No último capítulo dessa unidade, “Emancipação e revolução: crítica à leitura lukacsiana do jovem Marx”, escrito pelo professor titular em Ciência Política da Unicamp, Armando Boito Jr., foi analisado um texto de Lukács, de 1955, denominado “O jovem Marx – sua evolução filosófica de 1840 a 1844”, no qual o autor reconheceu que havia diferenças teóricas entre os escritos do jovem Marx e suas obras na maturidade. As distinções começaram a aparecer no livro Sobre a Questão Judaica. Em seus escritos, Marx teria transitado de uma posição democrática revolucionária para o comunismo. Desta forma, seu pensamento é um constante processo evolutivo desde 1842. isso é notado pelas diferentes interpretações de Estado encontradas no jovem Marx e em suas obras posteriores.

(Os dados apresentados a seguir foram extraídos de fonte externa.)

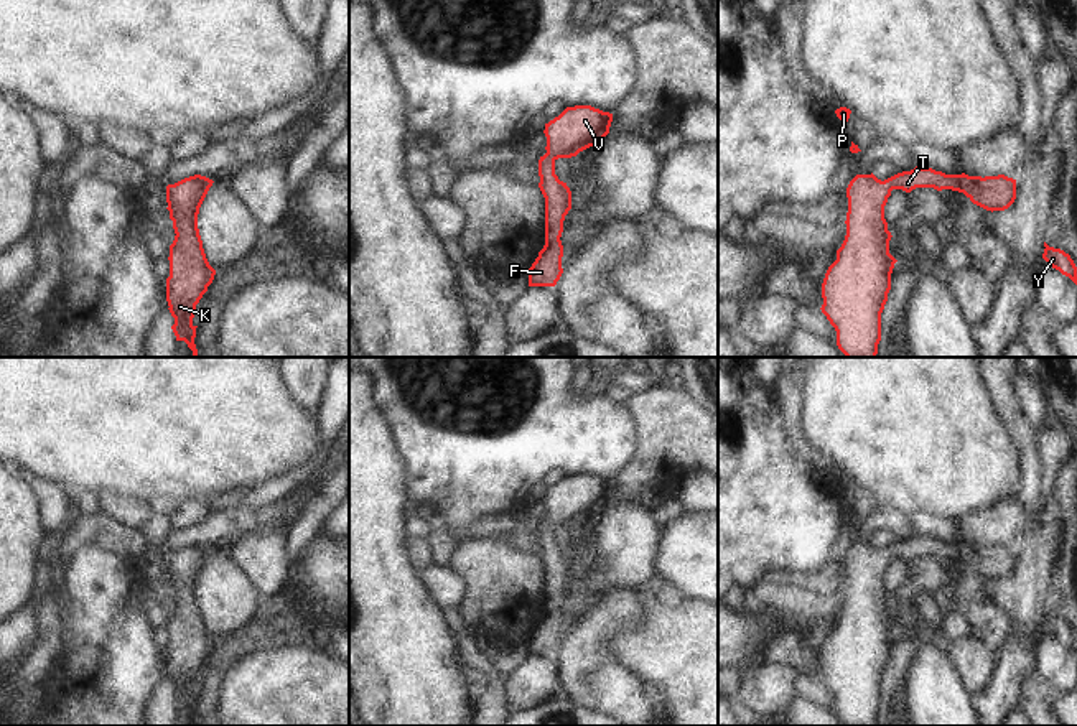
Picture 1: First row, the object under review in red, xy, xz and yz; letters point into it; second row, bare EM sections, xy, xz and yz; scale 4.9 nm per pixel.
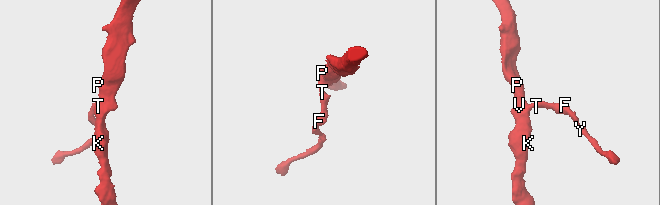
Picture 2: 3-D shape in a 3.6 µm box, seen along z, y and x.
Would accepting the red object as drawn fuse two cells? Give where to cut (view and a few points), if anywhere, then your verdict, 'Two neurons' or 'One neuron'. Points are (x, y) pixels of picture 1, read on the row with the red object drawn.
No split. One neuron.

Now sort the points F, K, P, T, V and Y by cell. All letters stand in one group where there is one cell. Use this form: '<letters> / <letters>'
F K P T V Y

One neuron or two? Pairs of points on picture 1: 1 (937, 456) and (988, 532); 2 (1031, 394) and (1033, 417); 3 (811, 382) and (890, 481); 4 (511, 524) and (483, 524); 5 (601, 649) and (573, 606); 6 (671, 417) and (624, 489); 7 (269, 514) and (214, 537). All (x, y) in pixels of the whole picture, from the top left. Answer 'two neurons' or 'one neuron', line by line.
1: two neurons
2: one neuron
3: one neuron
4: one neuron
5: two neurons
6: one neuron
7: one neuron

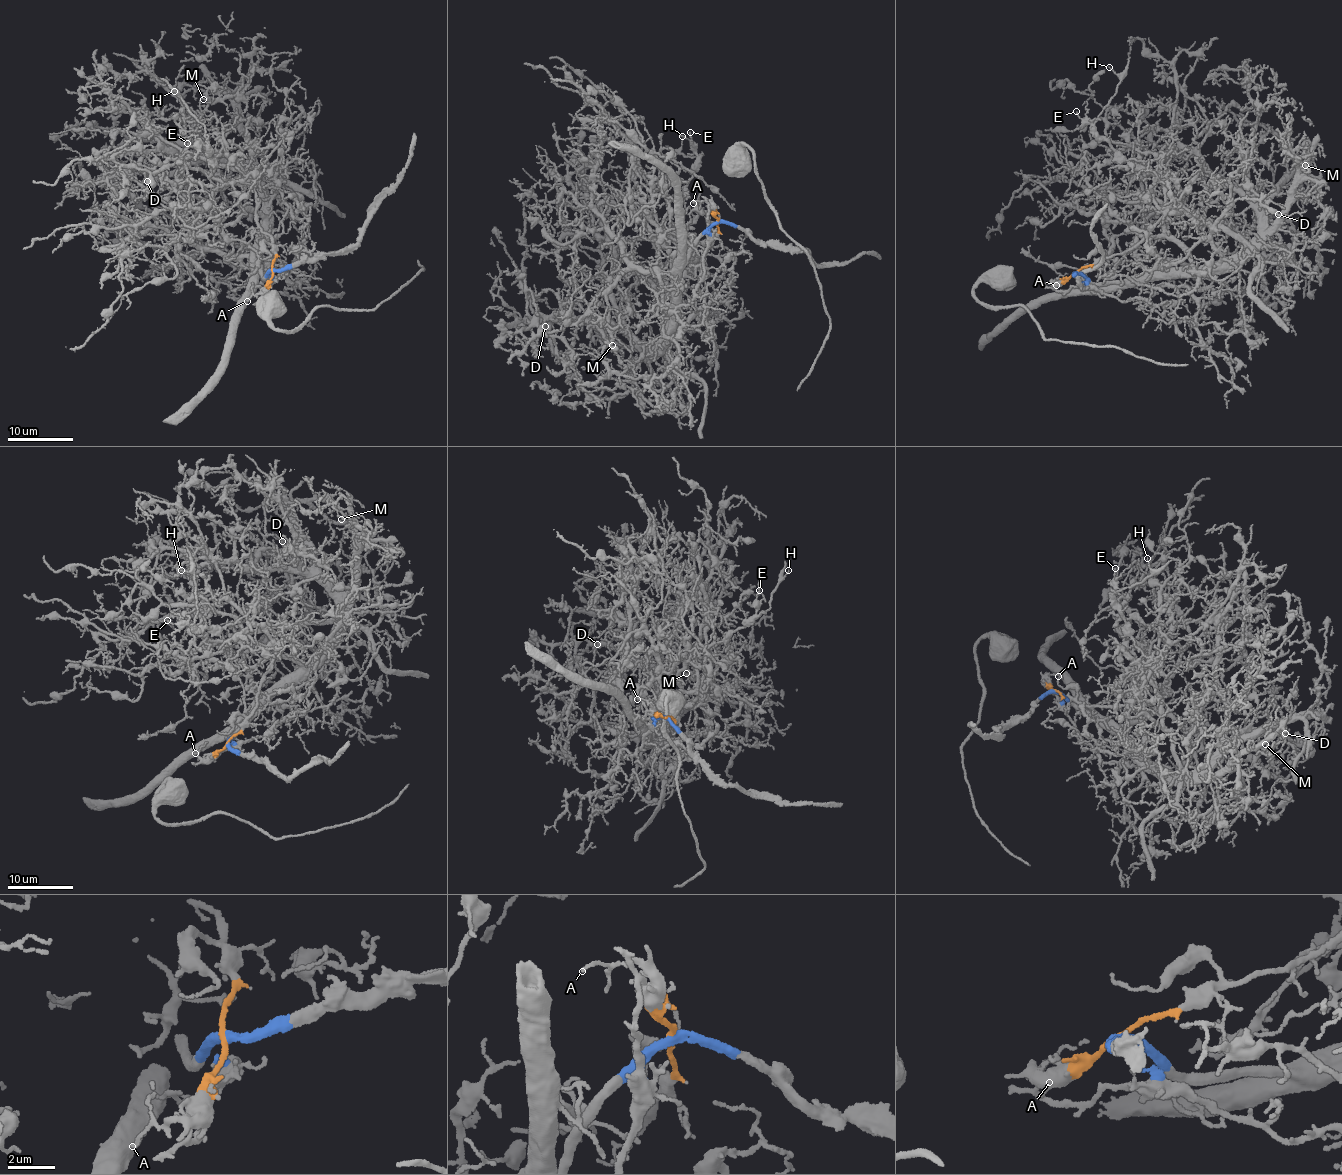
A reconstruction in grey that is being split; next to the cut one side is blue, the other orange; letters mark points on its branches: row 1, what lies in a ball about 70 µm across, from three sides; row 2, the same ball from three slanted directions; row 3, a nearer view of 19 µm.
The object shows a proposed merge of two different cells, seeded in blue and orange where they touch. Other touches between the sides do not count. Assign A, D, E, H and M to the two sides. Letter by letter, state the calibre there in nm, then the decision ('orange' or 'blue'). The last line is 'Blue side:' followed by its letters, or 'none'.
A: calibre 90 nm; orange
D: calibre 120 nm; blue
E: calibre 120 nm; orange
H: calibre 100 nm; orange
M: calibre 120 nm; blue
Blue side: D, M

Na unidade seguinte, “Proletariado e Revolução”, os textos abordam os conceitos de lutas de classes, processo revolucionário e revolução permanente e buscam teorizar a concepção de partido em Marx. A periodização é uma particularidade dos escritos que compõem essa parte da obra, todos eles se concentram na década de 1840, tratando das primeiras formulações do teórico alemão. No primeiro capítulo que compõe esta unidade, intitulado “Alguns apontamento sobre a concepção de partido em Marx – 1843 a 1848”, Anderson Deo, professor de Ciência Política na Universidade Estadual Paulista (UNESP), responde uma pergunta: há uma teoria sobre partidos políticos na obra de Karl Marx? A partir da trajetória teórica e política do filosofo alemão, o pesquisador buscou explicar os modelos de partido que o autor se propôs a implementar e teorizar.

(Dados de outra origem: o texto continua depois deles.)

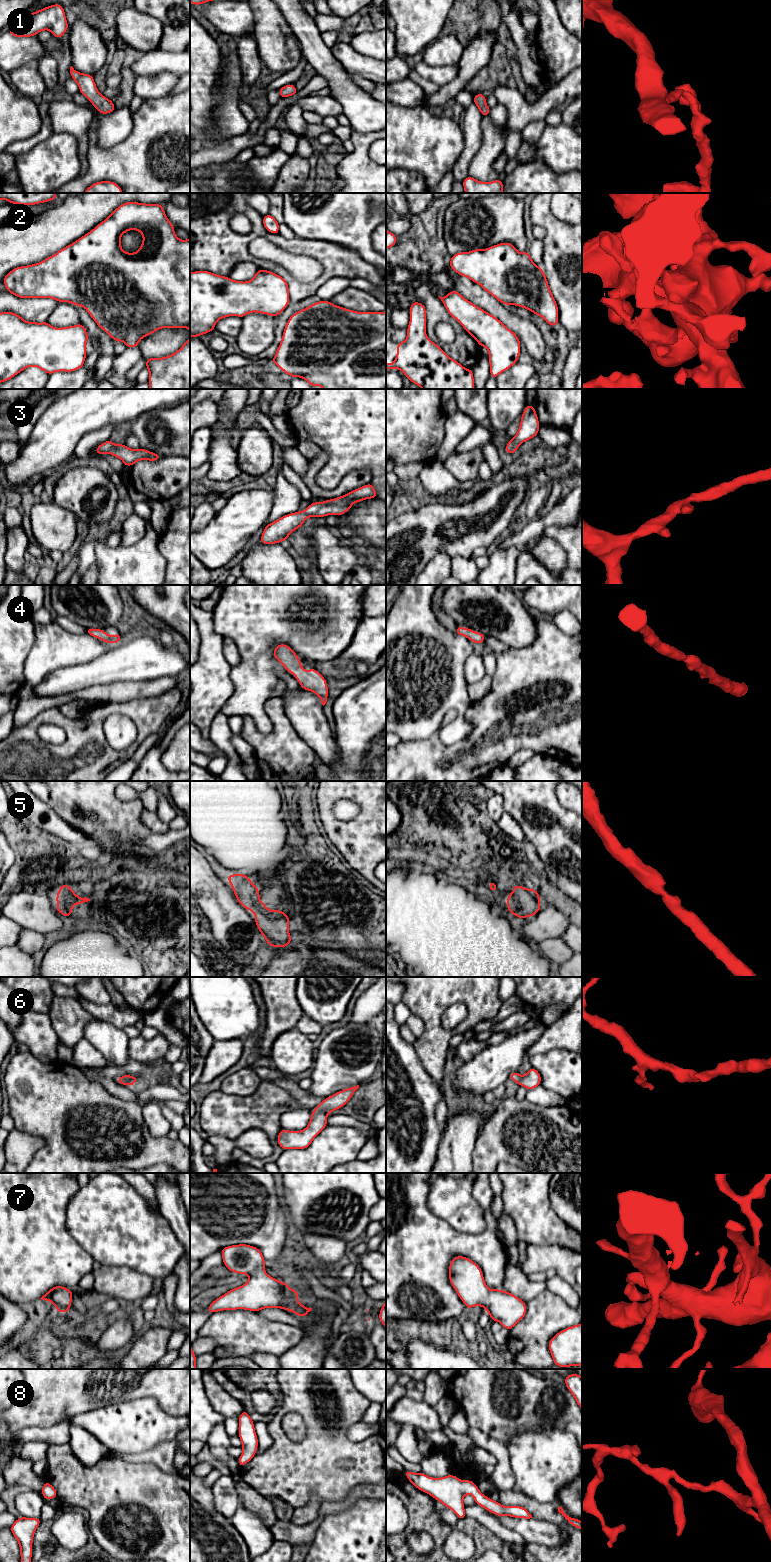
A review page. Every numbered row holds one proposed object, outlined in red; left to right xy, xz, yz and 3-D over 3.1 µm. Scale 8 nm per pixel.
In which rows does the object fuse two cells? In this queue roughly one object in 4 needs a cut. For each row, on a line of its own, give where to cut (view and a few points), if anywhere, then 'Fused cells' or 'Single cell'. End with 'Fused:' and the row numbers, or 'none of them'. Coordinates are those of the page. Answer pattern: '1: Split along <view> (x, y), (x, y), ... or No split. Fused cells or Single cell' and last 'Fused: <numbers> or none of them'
1: No split. Single cell
2: No split. Single cell
3: No split. Single cell
4: No split. Single cell
5: No split. Single cell
6: No split. Single cell
7: No split. Single cell
8: No split. Single cell
Fused: none of them

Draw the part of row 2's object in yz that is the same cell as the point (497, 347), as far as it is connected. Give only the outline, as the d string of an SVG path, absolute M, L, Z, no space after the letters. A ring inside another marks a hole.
M456 290L450 291L446 296L438 297L450 316L460 322L461 326L477 341L480 347L483 346L488 350L490 377L496 378L518 361L521 349L520 340L499 319L468 301Z

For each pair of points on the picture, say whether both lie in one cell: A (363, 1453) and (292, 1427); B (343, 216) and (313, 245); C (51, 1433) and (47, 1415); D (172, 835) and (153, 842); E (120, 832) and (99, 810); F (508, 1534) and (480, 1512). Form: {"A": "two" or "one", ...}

Entre os anos de 1842 e 1843, em seus primeiros contatos com grupos socialistas, Marx começou a se preocupar radicalmente com a realidade material. Em 1844, um fato inusitado, a Revolta dos tecelões da Silésia, promoveu um impacto nas obras de Marx. Em 1845, Marx passa a teorizar sobre a revolução comunista a partir das iniciativas de um partido revolucionário, que conseguiria conquistar seus objetivos caso não se distanciasse das massas operárias.

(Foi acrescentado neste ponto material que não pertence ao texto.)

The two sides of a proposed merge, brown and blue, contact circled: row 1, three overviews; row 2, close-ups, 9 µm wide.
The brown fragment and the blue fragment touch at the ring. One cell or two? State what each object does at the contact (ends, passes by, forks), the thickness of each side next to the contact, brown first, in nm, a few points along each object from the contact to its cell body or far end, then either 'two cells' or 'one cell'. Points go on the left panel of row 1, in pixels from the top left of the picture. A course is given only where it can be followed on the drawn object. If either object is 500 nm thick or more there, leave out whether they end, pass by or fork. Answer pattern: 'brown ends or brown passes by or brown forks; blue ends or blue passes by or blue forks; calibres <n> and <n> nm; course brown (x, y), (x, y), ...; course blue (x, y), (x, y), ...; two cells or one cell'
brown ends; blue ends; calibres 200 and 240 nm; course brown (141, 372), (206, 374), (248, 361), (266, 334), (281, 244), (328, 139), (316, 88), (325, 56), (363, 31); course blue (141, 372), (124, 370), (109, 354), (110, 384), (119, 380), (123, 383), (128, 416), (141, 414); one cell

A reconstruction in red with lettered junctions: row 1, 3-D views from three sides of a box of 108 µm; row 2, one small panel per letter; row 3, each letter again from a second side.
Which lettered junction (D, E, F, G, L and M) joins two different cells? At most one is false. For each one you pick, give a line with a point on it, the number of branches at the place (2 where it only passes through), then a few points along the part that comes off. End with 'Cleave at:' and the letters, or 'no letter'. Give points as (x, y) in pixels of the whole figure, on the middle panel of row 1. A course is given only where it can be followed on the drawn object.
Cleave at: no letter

No capítulo seguinte, “Luta de classes e luta revolucionária em Marx”, o organizador da obra, Marcos Del Roio, situou os posicionamentos políticos de Marx nos anos finais da década de 1840. Em 1844, devido às suas manifestações em jornais, ele foi deportado da França. A partir dai, o teórico estudou sobre a economia política e o papel do operariado na negação da ordem burguesa vigente. Fundou, durante sua estadia em Londres, a Revista de Economia Política, importante veículo de divulgação dos seus ideais na década de 1840.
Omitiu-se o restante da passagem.